Instruction for the data below: set down exactly the lines from the line with "white dog bed [613,484,776,561] -> none" to the line with "pillow [273,341,558,634] -> none", inclusive, and no others.

Scene comparison data
>>

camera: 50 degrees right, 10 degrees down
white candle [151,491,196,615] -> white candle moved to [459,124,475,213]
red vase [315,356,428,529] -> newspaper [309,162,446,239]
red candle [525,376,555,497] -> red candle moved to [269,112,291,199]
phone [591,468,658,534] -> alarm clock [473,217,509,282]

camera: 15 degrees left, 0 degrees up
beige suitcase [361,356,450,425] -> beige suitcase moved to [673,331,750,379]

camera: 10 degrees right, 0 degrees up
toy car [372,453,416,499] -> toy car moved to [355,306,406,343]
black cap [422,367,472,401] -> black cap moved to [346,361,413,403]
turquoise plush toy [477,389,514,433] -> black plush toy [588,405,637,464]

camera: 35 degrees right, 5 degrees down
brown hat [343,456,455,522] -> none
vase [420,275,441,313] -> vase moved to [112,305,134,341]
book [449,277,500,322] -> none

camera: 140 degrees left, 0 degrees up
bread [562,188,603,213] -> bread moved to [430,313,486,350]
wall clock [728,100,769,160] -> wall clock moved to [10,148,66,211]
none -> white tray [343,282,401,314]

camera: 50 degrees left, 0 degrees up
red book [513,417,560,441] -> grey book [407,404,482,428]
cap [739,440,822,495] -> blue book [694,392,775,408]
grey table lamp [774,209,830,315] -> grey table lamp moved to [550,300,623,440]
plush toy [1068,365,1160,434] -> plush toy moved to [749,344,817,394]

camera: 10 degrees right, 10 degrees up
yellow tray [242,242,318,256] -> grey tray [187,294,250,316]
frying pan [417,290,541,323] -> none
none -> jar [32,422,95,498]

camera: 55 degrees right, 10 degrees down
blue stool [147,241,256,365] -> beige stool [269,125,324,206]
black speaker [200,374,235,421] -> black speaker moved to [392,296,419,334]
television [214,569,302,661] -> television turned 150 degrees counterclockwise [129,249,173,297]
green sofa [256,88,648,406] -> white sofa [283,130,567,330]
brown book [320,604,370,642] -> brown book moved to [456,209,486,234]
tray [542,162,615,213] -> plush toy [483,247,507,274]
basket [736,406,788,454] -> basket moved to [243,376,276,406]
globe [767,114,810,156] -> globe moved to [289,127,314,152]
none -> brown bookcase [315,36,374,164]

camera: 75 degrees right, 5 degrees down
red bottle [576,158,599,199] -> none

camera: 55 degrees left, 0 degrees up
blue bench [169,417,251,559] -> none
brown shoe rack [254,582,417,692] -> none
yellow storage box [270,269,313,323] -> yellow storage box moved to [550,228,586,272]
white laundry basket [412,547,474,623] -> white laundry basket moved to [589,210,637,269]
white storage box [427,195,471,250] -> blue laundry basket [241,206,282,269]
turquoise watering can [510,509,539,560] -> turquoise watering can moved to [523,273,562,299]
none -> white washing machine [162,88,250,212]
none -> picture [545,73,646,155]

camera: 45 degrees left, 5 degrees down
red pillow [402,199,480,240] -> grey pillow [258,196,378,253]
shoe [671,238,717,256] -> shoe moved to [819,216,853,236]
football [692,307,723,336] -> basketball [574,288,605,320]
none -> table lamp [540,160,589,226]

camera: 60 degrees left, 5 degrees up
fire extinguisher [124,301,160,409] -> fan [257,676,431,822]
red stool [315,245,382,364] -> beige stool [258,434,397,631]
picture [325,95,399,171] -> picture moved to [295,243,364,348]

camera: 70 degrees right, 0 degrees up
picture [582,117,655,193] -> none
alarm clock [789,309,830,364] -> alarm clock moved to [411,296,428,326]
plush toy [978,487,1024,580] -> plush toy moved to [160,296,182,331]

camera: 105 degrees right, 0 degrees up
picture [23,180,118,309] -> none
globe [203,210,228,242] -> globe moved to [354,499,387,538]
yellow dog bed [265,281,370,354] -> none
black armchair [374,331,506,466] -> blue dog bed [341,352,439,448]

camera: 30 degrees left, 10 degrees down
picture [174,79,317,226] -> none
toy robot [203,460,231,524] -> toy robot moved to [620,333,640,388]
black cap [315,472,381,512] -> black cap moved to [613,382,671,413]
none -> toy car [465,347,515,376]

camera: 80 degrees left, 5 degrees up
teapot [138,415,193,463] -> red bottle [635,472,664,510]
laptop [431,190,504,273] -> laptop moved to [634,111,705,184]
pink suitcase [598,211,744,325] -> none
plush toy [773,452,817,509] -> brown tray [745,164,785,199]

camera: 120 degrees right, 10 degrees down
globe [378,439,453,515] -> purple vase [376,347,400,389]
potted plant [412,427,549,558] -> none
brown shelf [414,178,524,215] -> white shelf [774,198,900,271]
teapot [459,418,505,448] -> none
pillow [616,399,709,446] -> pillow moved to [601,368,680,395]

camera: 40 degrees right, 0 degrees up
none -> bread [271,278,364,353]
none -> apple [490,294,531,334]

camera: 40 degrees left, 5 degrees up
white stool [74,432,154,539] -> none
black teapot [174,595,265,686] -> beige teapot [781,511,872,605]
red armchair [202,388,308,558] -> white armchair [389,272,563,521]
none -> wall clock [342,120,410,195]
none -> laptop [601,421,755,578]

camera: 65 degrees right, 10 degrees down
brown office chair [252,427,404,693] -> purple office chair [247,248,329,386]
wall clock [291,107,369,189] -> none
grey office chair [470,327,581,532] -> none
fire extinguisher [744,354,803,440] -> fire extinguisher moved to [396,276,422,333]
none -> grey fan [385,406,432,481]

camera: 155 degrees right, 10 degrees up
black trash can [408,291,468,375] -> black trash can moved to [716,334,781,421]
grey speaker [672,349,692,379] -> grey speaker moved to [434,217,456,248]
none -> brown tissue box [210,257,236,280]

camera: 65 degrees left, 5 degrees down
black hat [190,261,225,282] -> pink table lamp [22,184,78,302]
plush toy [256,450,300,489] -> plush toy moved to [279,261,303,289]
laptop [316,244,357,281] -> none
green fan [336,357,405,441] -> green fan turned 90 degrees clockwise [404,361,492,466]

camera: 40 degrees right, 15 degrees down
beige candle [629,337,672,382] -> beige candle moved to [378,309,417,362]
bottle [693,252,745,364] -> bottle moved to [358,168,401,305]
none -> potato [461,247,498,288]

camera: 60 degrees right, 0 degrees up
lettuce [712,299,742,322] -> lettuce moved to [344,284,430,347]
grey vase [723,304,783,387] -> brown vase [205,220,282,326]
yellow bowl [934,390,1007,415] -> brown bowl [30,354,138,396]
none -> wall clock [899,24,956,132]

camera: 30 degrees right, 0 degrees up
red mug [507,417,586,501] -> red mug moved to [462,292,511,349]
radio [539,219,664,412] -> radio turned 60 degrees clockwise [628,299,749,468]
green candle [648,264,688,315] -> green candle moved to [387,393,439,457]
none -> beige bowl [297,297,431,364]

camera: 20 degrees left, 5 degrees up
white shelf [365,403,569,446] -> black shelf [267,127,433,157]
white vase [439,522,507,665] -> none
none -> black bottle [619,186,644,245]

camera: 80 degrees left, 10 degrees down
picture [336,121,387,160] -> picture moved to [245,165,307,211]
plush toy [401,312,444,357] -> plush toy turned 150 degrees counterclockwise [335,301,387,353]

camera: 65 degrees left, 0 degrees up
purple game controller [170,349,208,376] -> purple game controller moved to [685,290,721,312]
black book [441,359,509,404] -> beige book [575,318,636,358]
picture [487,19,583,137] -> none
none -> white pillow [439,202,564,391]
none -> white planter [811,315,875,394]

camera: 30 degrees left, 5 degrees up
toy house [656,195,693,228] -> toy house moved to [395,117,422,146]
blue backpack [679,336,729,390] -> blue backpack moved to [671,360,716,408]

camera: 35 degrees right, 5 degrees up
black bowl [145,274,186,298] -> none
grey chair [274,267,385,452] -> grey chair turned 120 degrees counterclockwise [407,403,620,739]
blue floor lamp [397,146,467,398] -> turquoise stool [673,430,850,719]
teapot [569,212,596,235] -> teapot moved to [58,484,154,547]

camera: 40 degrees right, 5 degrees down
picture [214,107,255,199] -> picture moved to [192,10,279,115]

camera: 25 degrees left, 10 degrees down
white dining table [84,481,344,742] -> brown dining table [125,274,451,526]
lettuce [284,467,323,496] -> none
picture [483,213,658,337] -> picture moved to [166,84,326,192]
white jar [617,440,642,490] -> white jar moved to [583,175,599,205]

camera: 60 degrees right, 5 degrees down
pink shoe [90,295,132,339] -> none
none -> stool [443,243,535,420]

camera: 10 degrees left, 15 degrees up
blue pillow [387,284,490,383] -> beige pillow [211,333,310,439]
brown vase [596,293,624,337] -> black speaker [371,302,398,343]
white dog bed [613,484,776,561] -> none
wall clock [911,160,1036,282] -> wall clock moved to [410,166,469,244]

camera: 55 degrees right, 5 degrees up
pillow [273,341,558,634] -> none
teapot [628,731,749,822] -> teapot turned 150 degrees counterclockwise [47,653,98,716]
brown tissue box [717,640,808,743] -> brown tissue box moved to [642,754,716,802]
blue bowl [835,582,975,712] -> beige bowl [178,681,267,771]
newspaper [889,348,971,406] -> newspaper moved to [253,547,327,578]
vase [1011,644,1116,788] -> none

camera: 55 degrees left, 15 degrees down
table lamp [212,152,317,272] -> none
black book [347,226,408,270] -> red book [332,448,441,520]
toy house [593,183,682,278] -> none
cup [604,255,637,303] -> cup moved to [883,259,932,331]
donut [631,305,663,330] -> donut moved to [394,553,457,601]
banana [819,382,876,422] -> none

<<

Exercise solution:
white dog bed [613,484,776,561] -> none
wall clock [911,160,1036,282] -> wall clock moved to [410,166,469,244]

camera: 55 degrees right, 5 degrees up
pillow [273,341,558,634] -> none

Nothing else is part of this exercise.